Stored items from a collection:
◆ ◆ ◆ ◆ ◆ ◆ ◆

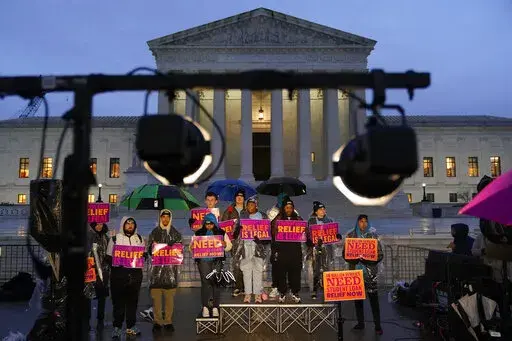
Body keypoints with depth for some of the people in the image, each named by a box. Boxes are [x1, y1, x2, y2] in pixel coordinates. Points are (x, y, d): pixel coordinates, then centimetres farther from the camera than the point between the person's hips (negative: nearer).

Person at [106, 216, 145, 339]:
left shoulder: (139, 238, 12)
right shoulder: (115, 239, 4)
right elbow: (109, 257, 3)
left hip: (135, 274, 2)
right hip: (118, 274, -2)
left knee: (133, 300, 6)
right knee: (118, 301, 1)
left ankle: (131, 326, 17)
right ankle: (117, 327, 11)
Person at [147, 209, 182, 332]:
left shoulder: (175, 233, 9)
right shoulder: (154, 232, 9)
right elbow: (149, 249, 8)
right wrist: (153, 246, -14)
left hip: (170, 268, 0)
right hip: (157, 267, 0)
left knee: (170, 297, 2)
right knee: (156, 296, -1)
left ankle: (168, 321, 10)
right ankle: (157, 321, 9)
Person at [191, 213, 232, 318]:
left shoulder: (221, 233, 7)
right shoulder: (199, 233, 9)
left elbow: (229, 246, 9)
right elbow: (192, 246, 14)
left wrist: (225, 245, -13)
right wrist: (192, 247, -9)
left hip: (217, 261, 0)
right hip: (203, 261, 0)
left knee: (216, 283, 0)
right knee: (205, 283, -5)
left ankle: (215, 308, 9)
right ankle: (205, 307, 5)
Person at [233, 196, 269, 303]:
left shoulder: (262, 216, 8)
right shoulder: (243, 215, 13)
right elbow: (238, 228, 10)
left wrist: (263, 240, -12)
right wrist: (235, 235, -10)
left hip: (258, 245, -1)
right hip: (245, 245, 2)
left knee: (258, 270, -3)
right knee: (246, 270, 2)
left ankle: (258, 294, 3)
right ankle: (247, 294, 8)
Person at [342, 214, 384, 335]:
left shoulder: (373, 235, 1)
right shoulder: (351, 235, 4)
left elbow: (380, 254, 0)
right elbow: (345, 253, 4)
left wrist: (368, 259, -17)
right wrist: (355, 259, -14)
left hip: (370, 270, -2)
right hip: (355, 270, 2)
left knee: (373, 298, -3)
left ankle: (377, 325, 6)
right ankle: (360, 322, 21)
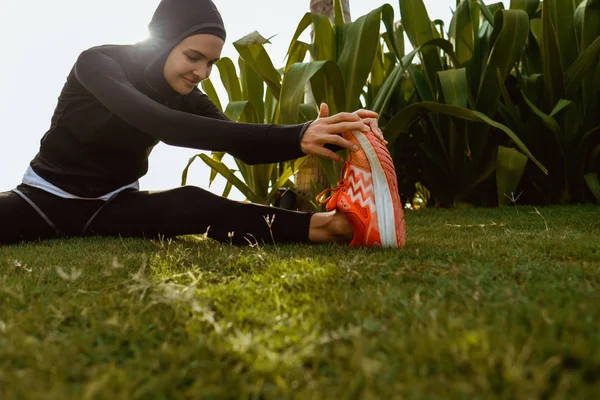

◆ ◆ ◆ ◆ ◆ ◆ ◆

Task
For each line above that contains "wrist", make a copy.

Your response
right wrist: (153, 246, -14)
left wrist: (225, 245, -13)
right wrist: (192, 247, -9)
left wrist: (263, 240, -12)
right wrist: (235, 235, -10)
left wrist: (368, 259, -17)
right wrist: (355, 259, -14)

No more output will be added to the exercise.